就拿最常见的客户资源管理系统来说,大部分旅游公司的需求难度、价格预算和收益效果都在市场的中间波段,属于肚子大两头小的“橄榄型”。

而项樾的目标大多集中在头部,显然和旅游行业不那么适配。

楚识琛听得认真,生意的兴衰受方方面面的影响,无论颠沛乱世或和平年代,能够短期内决定一个行业的前景是光明还是晦暗,唯有“政策”二字。

他知道项明章抱有同样的看法,敬而远之,抑或分一杯羹,凡事早做打算才能赢得先机。

围绕会议聊了许久,段昊切下一大块羊排放进口中,他瞥见楚识琛的盘子,说:“楚秘书怎么不吃,东西不合胃口吗?”

楚识琛用刀尖划拉了一下,说:“光顾着听段先生讲话了,受益匪浅。”

吃过饭,一行四人从餐厅露台的旋转楼梯下去,在草坪上边走边聊,项明章经常来攀岩和搏击,很少打高尔夫。

不远处驶过来一辆巡场车,走下一男一女,楚识琛认出是项明章伯父家的堂兄。

项如纲看到他们,牵着未婚妻走过来,说:“这么巧。”

项明章回道:“这么有空。”

“我比不上你贵人事忙。”项如纲冲段昊和段太太点一下头,也算认识,“这是我未婚妻,姓秦。”

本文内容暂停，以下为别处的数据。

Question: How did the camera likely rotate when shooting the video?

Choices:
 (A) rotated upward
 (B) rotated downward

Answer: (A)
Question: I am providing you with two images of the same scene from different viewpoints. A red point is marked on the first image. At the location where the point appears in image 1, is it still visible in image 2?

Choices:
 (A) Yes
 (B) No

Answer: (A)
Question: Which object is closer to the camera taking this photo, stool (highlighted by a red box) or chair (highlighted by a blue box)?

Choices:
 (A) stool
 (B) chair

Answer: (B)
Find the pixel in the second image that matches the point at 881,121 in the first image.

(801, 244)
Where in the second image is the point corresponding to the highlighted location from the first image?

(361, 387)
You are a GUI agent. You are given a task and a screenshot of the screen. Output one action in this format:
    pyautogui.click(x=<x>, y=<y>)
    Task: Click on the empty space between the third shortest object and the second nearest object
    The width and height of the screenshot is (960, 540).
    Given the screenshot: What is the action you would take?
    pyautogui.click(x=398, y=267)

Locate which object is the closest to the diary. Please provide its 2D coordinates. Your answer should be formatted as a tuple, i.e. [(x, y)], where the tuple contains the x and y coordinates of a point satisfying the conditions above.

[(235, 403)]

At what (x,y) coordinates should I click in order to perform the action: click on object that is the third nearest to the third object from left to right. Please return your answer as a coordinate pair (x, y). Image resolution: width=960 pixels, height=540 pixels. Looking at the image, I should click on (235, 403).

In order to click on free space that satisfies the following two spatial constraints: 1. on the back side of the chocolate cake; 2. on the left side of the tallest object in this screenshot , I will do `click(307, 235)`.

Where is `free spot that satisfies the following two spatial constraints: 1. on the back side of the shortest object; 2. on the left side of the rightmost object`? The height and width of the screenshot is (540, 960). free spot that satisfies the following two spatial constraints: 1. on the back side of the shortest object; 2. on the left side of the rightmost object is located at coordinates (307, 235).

段太太看秦小姐孕肚明显,得有五个月了,说:“打球要小心点,有时候草地很滑的。”

秦小姐温柔道:“我们来看看场地,打算办户外婚礼,不过这里好像单调了一点。”

项明章対别人结婚还是离婚没兴趣,看了眼手表,但记不清下午的会议是几点钟了,扭脸要问,发现楚识琛更不关心旁人家事,正专心致志地端详那辆巡场车。

项明章压低音量:“平衡车还没驾驭好,这么快就喜新厌旧。”

楚识琛听见,被拆穿有点没面子,说:“谁规定喜欢了一个,就不能喜欢另一个。”

项明章给他定性:“朝三暮四。”

楚识琛至少见项明章换过三辆车,不服道:“那你算什么,朝秦暮楚?”

项明章问:“哪个楚?”

楚识琛微怔,改口道:“只需州官放火,不许百姓点灯。”

“不要颠倒黑白。”项明章说,“我放了一次火,你点过满天灯。”

楚识琛凝眉,终于咂出不対劲儿来:“我说的是车,你在说什么?”

项明章亦作停顿,却不肯回答自己把话锋拐到了哪去,然而楚识琛不好糊弄,回避了大半天,此刻直直地盯着他用眼神质问。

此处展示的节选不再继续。